I woke up at 5:00 a.m. today in blur. Not because I was hopeful for any changes in the seemingly inevitable results from last night’s election, but to attend to my babbling kid, who has developed an impressive early morning vocabulary of sounds to get us to go and pick him up.
In the middle of the night I deleted Twitter, all my news apps, and anything that might give me an alert about the news; the feeling of preemptive exhaustion was so familiar to eight years ago, when it felt like daily we had to just witness horrors unfold as rights were clawed back. It was honestly a relief to have an extra layer of sience, hanging out with Felix as he threw books at me to read to him, singing little nonsense songs and asking for more crackers.
Relatedly, not a lot of music feels like it fits the moment right now, so I'm taking a break from this newsletter for a few weeks. As much as the this email was an important forum to get excited for the present and future one song at a time, I feel like my ears need a break as much as my eyes, and nothing culturally quite makes sense right now – there’s a Zynternet v. Pop Girly thinkpiece somewhere out there in the ether – so I’ll be back in a bit!
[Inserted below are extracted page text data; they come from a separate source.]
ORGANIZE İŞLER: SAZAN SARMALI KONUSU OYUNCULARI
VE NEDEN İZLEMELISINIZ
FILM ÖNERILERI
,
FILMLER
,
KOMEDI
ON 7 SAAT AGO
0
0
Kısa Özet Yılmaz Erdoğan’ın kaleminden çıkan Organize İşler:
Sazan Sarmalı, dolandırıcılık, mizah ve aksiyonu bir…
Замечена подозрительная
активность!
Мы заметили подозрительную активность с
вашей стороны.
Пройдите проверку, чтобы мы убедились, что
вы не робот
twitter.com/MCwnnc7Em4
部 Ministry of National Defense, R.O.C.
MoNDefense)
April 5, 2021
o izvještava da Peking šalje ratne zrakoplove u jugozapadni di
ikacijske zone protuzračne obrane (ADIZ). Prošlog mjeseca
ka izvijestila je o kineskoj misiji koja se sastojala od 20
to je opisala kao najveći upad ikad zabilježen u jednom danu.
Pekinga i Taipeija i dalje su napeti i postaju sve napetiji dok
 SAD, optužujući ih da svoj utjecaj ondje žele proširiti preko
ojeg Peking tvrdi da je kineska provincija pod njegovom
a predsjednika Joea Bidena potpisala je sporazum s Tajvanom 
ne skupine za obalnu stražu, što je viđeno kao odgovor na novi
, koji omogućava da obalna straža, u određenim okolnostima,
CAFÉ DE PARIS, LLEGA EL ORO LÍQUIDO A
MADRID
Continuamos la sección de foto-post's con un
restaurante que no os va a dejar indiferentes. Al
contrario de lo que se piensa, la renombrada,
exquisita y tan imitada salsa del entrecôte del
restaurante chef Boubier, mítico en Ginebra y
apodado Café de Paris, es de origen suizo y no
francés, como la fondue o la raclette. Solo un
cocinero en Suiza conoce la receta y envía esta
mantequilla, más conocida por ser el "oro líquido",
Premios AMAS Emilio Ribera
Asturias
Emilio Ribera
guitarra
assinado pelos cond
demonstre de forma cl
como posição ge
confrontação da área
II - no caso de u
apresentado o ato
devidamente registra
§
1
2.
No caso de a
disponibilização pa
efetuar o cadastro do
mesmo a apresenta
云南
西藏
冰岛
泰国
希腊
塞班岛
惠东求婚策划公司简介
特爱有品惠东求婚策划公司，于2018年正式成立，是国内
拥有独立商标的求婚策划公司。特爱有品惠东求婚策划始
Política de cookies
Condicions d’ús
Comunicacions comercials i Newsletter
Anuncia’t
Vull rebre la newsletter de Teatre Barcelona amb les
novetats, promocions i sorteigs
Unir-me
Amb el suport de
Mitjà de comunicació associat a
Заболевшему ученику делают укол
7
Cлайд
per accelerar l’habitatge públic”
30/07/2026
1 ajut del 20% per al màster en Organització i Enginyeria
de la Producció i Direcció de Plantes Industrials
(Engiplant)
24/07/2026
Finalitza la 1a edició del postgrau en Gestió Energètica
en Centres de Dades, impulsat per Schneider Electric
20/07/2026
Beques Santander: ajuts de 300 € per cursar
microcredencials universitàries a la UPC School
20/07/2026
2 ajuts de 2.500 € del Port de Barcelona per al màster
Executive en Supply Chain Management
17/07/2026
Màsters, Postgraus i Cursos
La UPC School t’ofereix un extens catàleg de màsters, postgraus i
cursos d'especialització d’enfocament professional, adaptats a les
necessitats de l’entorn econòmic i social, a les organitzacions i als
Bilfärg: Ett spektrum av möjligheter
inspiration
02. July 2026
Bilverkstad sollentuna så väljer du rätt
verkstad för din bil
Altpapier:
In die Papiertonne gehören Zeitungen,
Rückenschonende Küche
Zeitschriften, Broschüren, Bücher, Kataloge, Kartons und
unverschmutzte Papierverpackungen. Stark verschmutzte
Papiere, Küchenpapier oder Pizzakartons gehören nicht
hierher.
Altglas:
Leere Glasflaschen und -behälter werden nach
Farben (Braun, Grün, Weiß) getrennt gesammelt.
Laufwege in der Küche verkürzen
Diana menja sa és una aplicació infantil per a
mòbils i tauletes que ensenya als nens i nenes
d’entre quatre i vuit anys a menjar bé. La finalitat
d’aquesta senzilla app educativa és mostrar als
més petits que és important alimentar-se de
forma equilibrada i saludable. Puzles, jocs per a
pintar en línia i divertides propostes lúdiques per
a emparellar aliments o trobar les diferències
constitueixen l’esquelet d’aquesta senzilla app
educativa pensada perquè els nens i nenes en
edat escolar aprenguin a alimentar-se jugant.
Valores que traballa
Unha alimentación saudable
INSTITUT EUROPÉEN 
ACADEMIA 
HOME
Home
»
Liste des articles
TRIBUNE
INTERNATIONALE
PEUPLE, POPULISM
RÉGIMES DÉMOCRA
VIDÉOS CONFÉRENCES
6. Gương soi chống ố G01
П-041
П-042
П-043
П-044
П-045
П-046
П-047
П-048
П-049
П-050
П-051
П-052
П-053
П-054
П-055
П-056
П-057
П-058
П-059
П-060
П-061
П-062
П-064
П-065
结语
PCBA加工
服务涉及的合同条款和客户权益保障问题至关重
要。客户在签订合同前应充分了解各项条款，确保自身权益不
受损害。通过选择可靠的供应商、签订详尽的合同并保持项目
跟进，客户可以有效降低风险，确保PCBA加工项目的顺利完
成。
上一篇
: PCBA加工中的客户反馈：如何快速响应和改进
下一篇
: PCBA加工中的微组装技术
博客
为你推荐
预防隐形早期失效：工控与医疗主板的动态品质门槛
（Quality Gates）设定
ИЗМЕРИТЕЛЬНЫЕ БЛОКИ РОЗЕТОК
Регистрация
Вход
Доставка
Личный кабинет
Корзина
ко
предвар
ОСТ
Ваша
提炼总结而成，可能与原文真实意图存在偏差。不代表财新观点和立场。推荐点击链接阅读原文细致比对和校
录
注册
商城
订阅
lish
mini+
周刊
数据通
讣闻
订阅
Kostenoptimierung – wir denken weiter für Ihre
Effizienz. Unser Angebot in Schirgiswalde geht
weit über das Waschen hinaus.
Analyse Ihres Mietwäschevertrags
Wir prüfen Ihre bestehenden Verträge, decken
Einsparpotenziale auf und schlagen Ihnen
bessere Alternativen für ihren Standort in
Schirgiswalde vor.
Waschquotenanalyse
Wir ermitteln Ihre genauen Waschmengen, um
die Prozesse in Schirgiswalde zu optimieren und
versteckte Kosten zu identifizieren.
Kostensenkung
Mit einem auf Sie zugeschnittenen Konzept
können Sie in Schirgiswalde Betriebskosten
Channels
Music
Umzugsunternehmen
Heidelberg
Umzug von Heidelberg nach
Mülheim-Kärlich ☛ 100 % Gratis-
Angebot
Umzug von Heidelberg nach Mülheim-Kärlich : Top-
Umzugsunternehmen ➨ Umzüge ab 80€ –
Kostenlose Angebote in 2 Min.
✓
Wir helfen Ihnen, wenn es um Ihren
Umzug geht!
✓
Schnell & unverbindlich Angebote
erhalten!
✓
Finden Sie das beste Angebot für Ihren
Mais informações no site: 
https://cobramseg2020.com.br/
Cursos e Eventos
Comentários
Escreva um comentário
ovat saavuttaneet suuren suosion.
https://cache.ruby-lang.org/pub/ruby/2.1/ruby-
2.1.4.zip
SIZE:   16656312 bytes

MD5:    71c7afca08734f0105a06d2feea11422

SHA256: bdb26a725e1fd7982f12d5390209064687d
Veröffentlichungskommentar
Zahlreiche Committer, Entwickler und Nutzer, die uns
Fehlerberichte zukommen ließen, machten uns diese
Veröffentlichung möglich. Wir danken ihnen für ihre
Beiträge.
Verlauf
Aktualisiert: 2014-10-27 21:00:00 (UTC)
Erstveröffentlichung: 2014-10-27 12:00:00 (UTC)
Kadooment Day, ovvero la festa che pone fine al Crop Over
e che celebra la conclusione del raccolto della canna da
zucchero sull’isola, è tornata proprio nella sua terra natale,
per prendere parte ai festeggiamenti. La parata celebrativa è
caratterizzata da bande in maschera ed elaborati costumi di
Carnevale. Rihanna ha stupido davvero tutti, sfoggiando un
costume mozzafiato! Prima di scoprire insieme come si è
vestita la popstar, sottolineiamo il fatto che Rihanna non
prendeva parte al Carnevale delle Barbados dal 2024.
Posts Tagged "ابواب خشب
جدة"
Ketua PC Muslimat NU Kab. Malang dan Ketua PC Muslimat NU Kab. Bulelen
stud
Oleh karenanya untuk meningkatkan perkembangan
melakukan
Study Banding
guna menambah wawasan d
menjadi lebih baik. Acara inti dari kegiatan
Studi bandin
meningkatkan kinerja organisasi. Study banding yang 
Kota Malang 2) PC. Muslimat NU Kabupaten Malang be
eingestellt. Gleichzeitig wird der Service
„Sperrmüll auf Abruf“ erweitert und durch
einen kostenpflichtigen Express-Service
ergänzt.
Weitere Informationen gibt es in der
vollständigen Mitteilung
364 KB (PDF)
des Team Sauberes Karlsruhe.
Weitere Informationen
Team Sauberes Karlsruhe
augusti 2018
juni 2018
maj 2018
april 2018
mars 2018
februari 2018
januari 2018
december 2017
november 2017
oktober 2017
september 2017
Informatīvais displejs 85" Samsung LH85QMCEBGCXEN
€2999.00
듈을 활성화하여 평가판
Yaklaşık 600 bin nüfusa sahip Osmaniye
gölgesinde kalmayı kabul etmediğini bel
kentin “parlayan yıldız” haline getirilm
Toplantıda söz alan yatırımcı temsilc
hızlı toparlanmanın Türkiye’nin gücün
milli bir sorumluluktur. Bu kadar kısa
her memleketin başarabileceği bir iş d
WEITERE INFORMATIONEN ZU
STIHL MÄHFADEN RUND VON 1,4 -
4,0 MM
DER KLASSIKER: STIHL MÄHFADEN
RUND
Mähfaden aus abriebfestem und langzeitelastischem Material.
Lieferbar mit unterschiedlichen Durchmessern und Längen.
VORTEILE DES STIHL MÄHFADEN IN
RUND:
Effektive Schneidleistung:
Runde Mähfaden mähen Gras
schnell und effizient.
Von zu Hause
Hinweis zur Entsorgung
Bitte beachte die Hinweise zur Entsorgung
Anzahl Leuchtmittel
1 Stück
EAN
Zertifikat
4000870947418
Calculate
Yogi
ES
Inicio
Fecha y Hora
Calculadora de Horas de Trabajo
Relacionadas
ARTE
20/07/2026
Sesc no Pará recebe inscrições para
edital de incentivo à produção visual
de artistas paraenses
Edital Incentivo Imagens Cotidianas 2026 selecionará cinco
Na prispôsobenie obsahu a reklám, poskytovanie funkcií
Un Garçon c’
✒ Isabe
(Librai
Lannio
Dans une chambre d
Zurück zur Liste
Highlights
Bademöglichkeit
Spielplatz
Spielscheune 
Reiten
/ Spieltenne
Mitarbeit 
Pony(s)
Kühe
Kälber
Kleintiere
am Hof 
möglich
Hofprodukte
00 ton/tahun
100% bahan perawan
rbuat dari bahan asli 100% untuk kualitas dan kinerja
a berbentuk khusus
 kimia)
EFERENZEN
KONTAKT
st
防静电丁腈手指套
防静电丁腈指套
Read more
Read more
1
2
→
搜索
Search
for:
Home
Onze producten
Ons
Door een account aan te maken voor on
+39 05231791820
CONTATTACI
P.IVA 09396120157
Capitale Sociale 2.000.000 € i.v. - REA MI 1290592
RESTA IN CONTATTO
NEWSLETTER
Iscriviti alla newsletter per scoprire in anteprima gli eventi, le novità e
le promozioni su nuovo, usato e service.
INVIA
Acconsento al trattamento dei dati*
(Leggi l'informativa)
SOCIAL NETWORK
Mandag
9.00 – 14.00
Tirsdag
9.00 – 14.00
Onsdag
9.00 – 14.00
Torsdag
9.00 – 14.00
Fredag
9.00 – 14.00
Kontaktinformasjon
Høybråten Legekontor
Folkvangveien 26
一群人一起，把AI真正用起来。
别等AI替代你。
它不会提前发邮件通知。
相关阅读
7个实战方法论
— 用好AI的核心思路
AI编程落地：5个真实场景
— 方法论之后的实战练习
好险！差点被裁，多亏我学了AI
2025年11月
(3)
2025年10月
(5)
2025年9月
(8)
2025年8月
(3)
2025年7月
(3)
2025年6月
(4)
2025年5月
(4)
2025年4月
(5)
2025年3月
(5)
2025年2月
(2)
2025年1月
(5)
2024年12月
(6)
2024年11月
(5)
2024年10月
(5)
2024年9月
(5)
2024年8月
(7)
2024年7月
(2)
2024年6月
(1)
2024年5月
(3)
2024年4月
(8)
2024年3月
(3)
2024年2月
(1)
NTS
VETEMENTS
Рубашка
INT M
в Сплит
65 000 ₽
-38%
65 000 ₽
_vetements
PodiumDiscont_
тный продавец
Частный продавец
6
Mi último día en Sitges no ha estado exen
I like what Matthew Schnipper had to say in Deep Voices yesterday and I kept finding myself thinking of this Ekko Astral interview where they talk about how culture is upstream from politics:
I think music has this way of affecting people that no other activity that humanity does really has. You can write a song in Spanish and it can be an international hit. You can write a song about a particular subject and it can resonate with people, even if they don't agree with the views of the song. Think about the song "Born in the USA" by Bruce Springsteen. I think about a song, as...if we're going to use their shorthands of a "culture war," I think our music is kind of like the weaponry. You can actually be a culture warrior in a way that's not railing against societal progress, but actually trying to fight for it and make people aware of the world around it.
It makes me hopeful at least that the music I find, whenever I come back here, will point towards a brighter future than the ballot box.